1.1.2. Aspects juridiques et sociaux

De fait, la ville reste tributaire du système seigneurial, dans lequel elle s’insère parfaitement. Celui-ci, lors de sa mise en place au cours des Xe-XIIe s., ignore toute différence ville-campagne. Aussi le territoire urbanisé est fragmenté au gré des dépendances de personnes, dont les statuts varient tout autant.

Plus qu’en milieu rural sans doute, l’autorité ecclésiastique y est présente ; mais la noblesse laïque, qui n’en est pas exclue, peut y figurer aussi par l’intermédiaire de ces hommes au services des maîtres des lieux, qui tendent à leur tour à s’entourer de leurs propres fidèles822.

En fin de compte, c’est dans les bourgs de développement récent, qu’un ensemble de privilèges communs, clairement délimités, donne sa plus grande cohésion à la population. Peu à peu, ce modèle s’étend aux autres groupements urbains, qui obtiennent divers aménagements juridiques de la part de leurs seigneurs respectifs, à partir de la fin du XIe s. et surtout au cours du XIIe s. Lesrevendications des populations sont parfois portées par des mouvements de « communes », unissant les habitants liés par un serment collectif. De nombreux conflits (notamment dans les seigneuries éclésiastiques) ponctuent la lente prise de conscience d’une spécificité urbaine.

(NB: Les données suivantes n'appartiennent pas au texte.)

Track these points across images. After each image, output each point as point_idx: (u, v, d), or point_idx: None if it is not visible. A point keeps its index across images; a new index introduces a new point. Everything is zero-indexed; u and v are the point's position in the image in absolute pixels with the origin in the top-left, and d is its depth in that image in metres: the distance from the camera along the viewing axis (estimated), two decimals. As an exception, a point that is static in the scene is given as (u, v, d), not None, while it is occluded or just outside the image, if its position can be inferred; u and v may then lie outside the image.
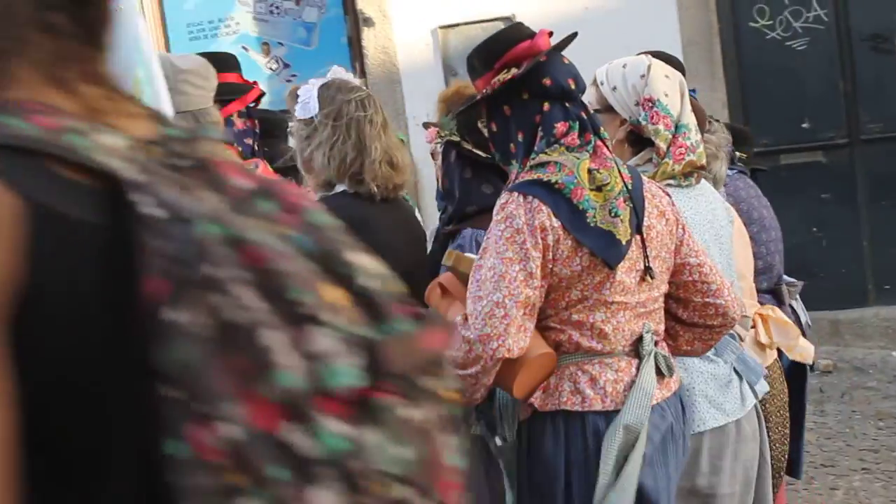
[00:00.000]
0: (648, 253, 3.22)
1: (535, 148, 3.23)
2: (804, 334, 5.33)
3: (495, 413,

Cette dernière est corollaire dela montée en puissance de ce qu’on appelle dorénavant la « bourgeoisie ». Apparu vers l’an mil, le mot « bourgeois » (« burgens ») désigne initialement tout habitant bénéficiaire des privilèges du bourg823. Mais à la faveur de cette évolution, il vient s’appliquer, avant la guerre de Cent ans, aux membres d’une classe typiquement urbaine et en pleine expansion, celle des métiers liés à la production artisanale et au négoce, pour laquelle le maniement du numéraire prend de plus en plus d’importance ; certains atteignent même un beau niveau de fortune. Les deux derniers tiers du XIIIe et le début du XIVe, voient alors la montée en puissance de l’élite bourgeoise, qui consolide son emprise sociale par l’accès à une partie de l’autorité publique, formant ce qu’on appelle habituellement le « patriciat ».

Toutefois, le roi et les puissants qui affermissent leurs pouvoirs dans la même période, cherchent à garder la main sur l’administration urbaine, voire à y renforcer leur emprise, et donc à contrôler ces familles, quitte à se heurter à elles dans quelques cas. D’une manière générale, la crise latente entraîne un raidissement des attitudes avant la guerre de Cent ans. Mais le fait urbain dans sa diversité est devenu une réalité incontournable, et reconnue comme telle.

Notes
822.

Cf. par exemple à Reims le cas des chevaliers au service de l’archevêque : DESPORTES 1979.

823.

Certains sont exclus de ces privilèges, et à ce titre, ne peuvent prétendre à la bourgeoisie : c’est le cas des juifs, comme le souligne DUBY 1953 (1988), p. 271, et souvent, des « pérégrins » ou «aubains », étrangers à l’agglomération, de passage ou installés depuis trop peu de temps.